So which algorithm is faster on average?
Let’s start with a table that summarizes the results of 2000 random runs:
| Merge Sort | Quick Sort | ||
|---|---|---|---|
| Comparisons | Min. | 17 | 19 |
| Max. | 25 | 43 | |
| Avg. | 22.7 | 24.4 | |
| Time (seconds) | Min. | 42.6 | 36.7 |
| Max. | 51.6 | 75.8 | |
| Avg. | 47.8 | 48.4 | |
According to these results, merge sort is a bit faster on average than quick sort. Note however that this data applies to the specific setting of this competition, i.e., ten elements, and various arbitrary details regarding the behavior of the robots.
Here are a few more general notes:
- Merge sort generally performs less comparisons than quick sort both worst case and on average. If performing a comparison is costly, merge sort will definitely have the upper hand in terms of speed.
- Merge sort requires more memory: As shown in the video, merge sort uses the whole upper shelf. Quick sort on the other hand puts only one ball at a time on the upper shelf.
- Quick sort is generally believed to faster in common real-life settings. This is mainly due to its lower memory consumption which usually affects time performance as well.

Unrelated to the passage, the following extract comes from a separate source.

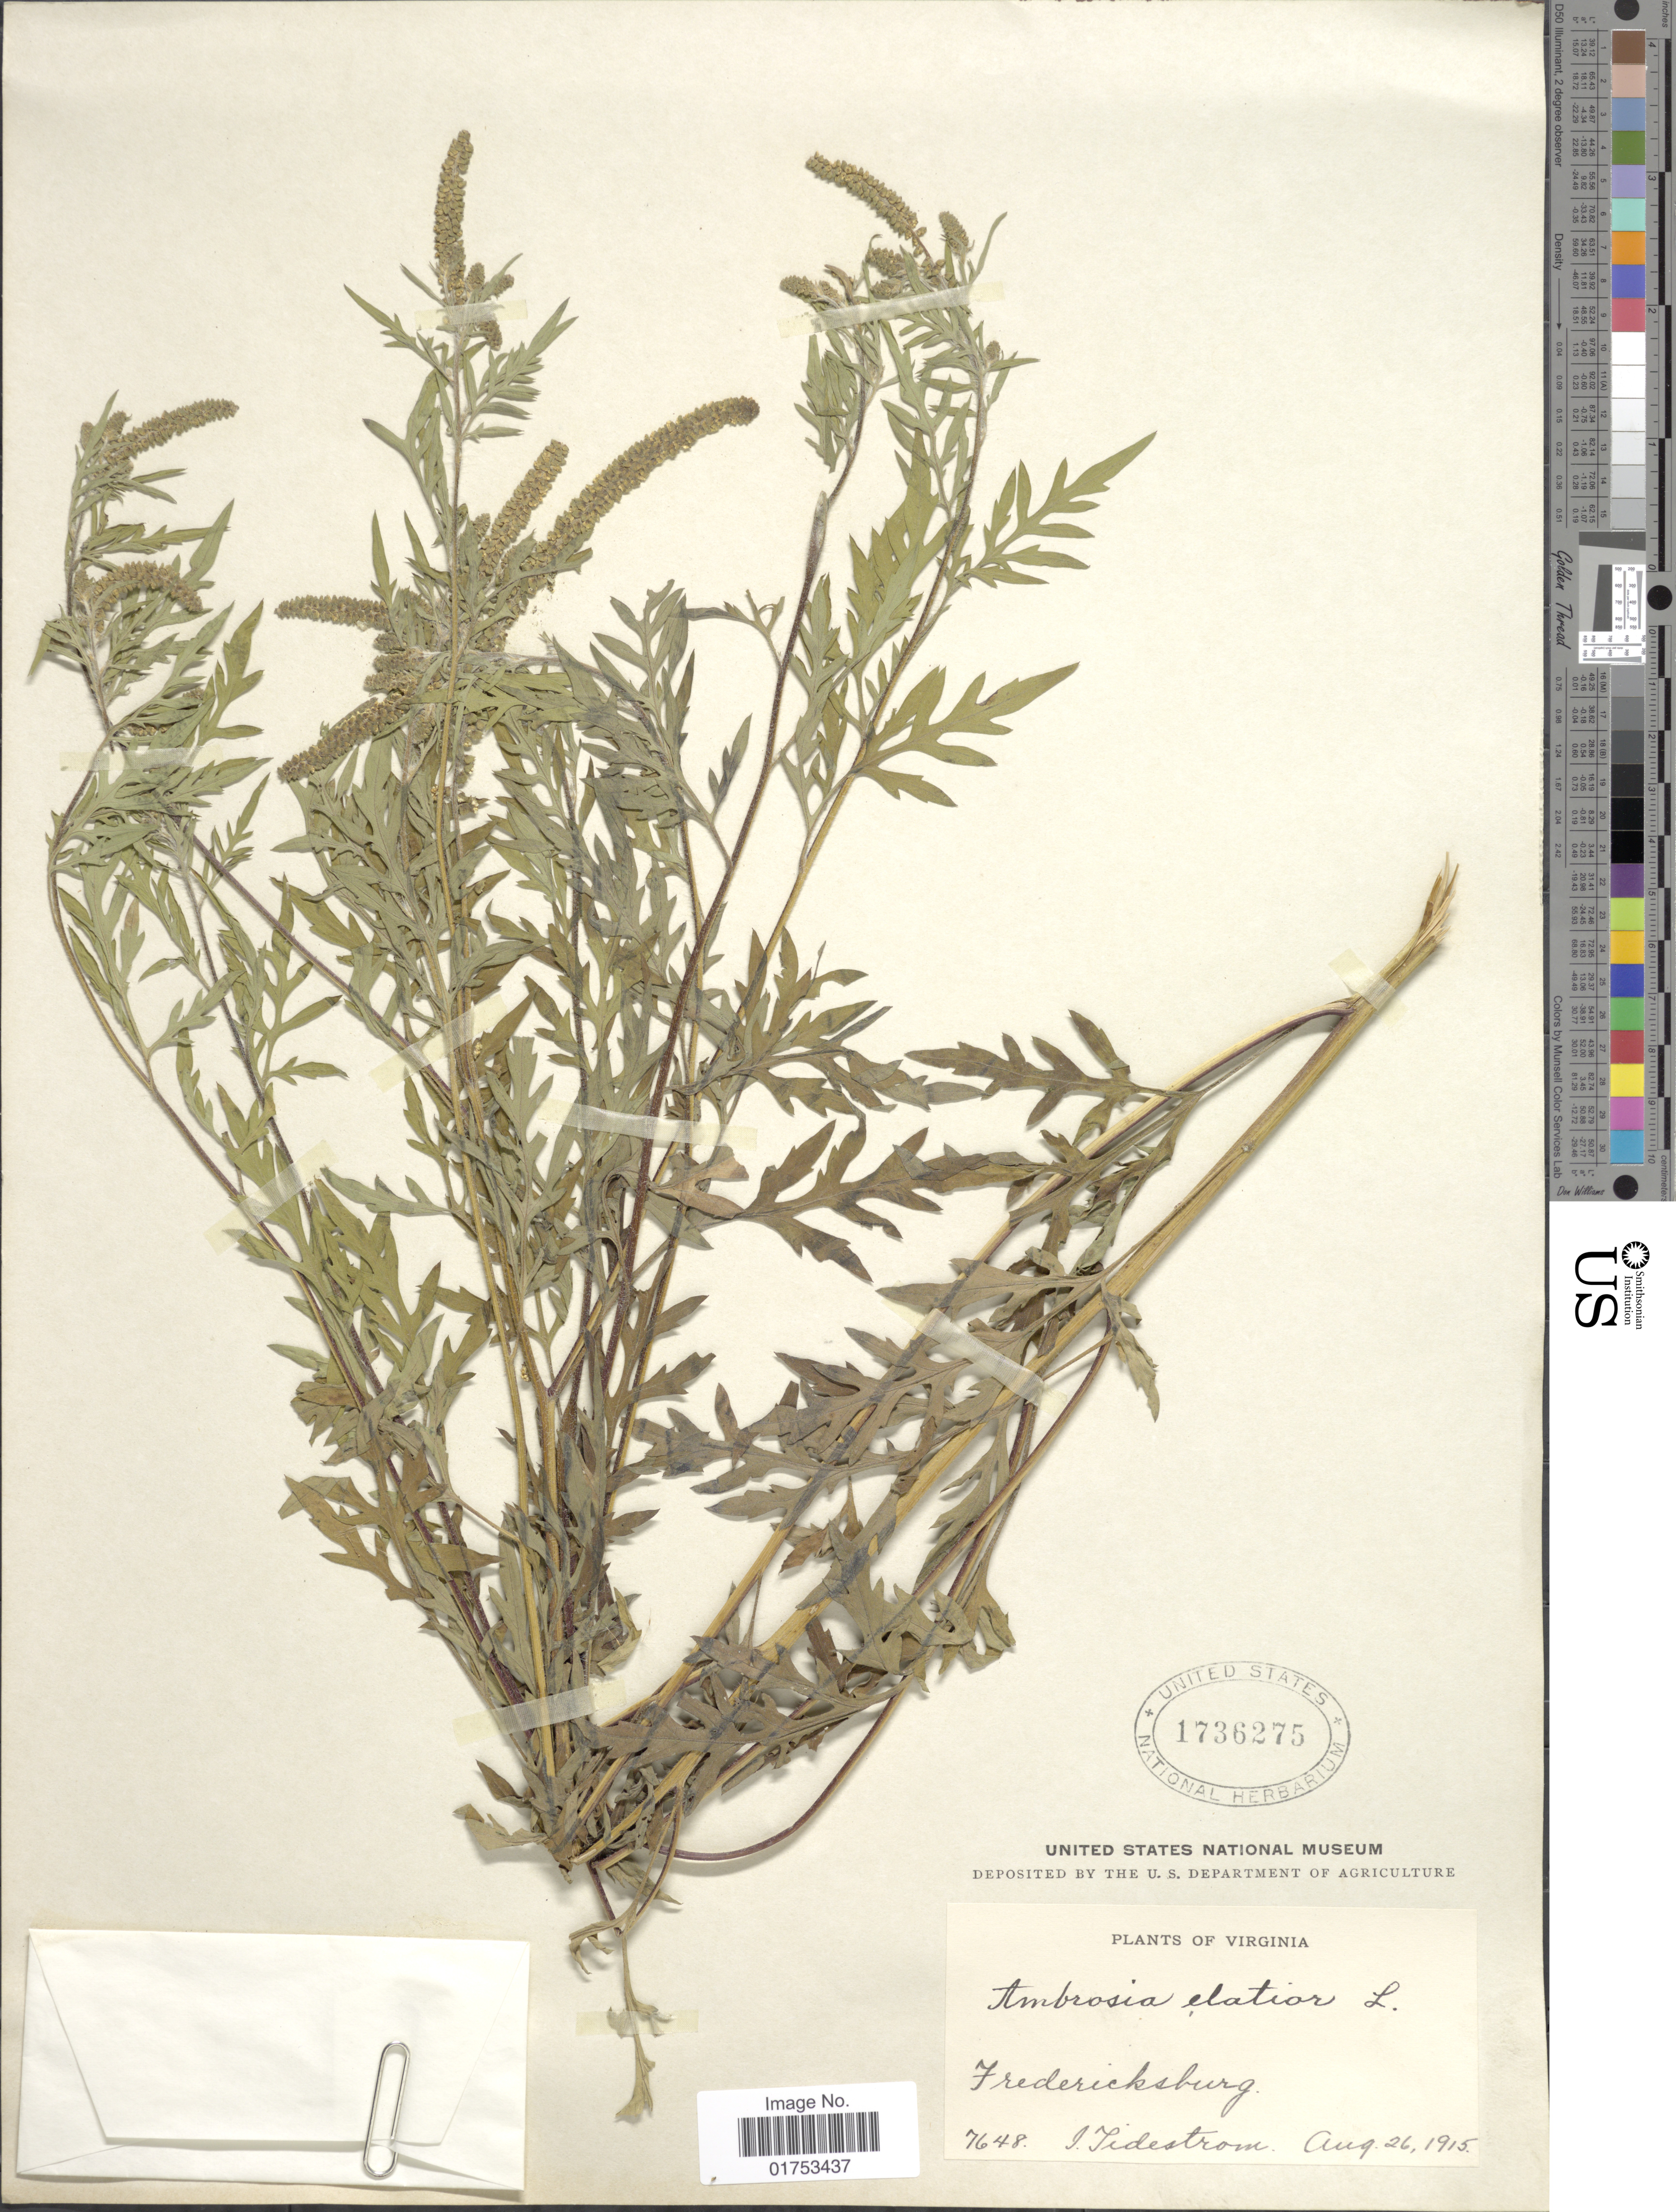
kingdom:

- Note that in the video both algorithms do something obviously wasteful. When merge sort merges two balls it can merge them in place, and not move them to the upper shelf and then push them back. This will save it about 2 seconds. Quick sort doesn’t really need to push the buttons it pushes when a pivot is placed back (it made sense in the match against bubble sort). This will save it about 3.5 seconds. So after these improvements, quick sort will be a bit faster.